Anomalie

Selon la science, il est difficile d’expliquer comment une trame sonore peut déclencher les charges inconscientes. Le mécanisme en jeu ne peut être expliqué par les connaissances actuelles. Précision ici que durant une séance,  la personne est seule dans la loge vibroacoustique sans aucune intervention humaine. Il est donc étonnant qu’un tel phénomène se produise, situation que l’on peut qualifier d’anomalie scientifique. Dans un effort de répondre à cette anomalie, Claude Breault Ph.D. émet de nouvelles idées :

 Les cellules gliales sont certainement le réservoir des charges traumatiques inconscientes. Comme un fusible, une région sera sacrifiée lors d’un trauma afin de protéger l’intégrité du reste du cerveau. La mémorisation et les dommages de la charge traumatique sont ainsi localisés et limités structurellement.

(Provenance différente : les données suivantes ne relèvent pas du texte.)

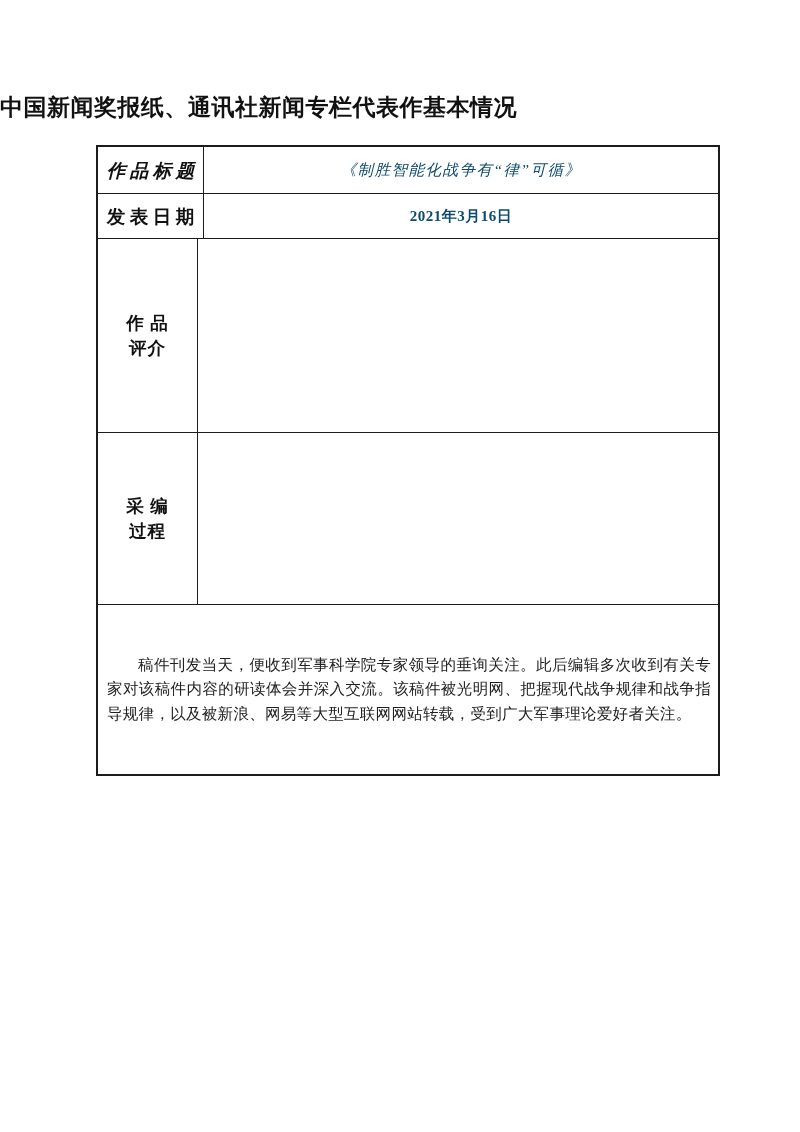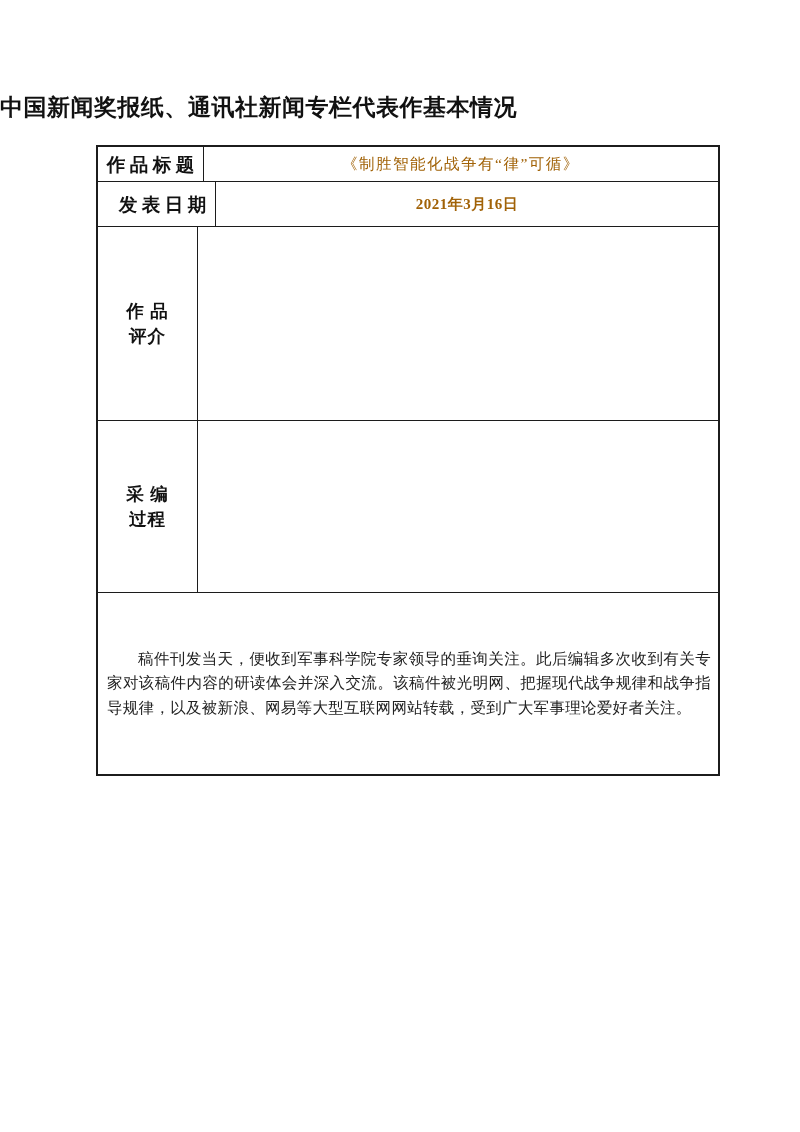--- a/index.html
+++ b/index.html
@@ -45,7 +45,7 @@
   .row-divider {
     border-bottom: 1.5px solid #1c1c1c;
   }
-  .row-title   { height: 35px; }
+  .row-title   { height: 47px; font-style: italic; }
   .row-date    { height: 45px; padding-left: 12px; }
   .row-review  { height: 194px; }
   .row-process { height: 172px; }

Puisque ce sont les cellules gliales qui sont responsable de la croissance et l’arborescence des neurones, ces dommages ont une incidence directe sur le développement du substrat neuronal et modifie probablement  le seuil d’activation de cette région. En d’autres mots, la région se développe « mal », et devient hyporéactive ou hyperréactive. L’un des impacts majeurs se situe surtout au niveau sa capacité d’apprentissage. Selon cette vision, la névrose serait avant tout un trouble fonctionnel d’apprentissage lié à des régions cérébrales dysfontionnelles, variant bien sûrs d’un individu à l’autre.

Or, la stimulation vibroacoustique active  les cellules gliales et favorise l’émergence des charges refoulées. Leur libération re-normalise le seuil de fonctionnement et réduit ainsi les conséquences physiques et psychologiques qu’elles causent. Avec le temps et plusieurs séances, l’absence de charge devrait réactiver la croissance cellulaire et redonner à la région sa capacité d’apprendre sainement afin que la personne puisse retrouver une vie active et épanouie. – Claude Breault Ph.D.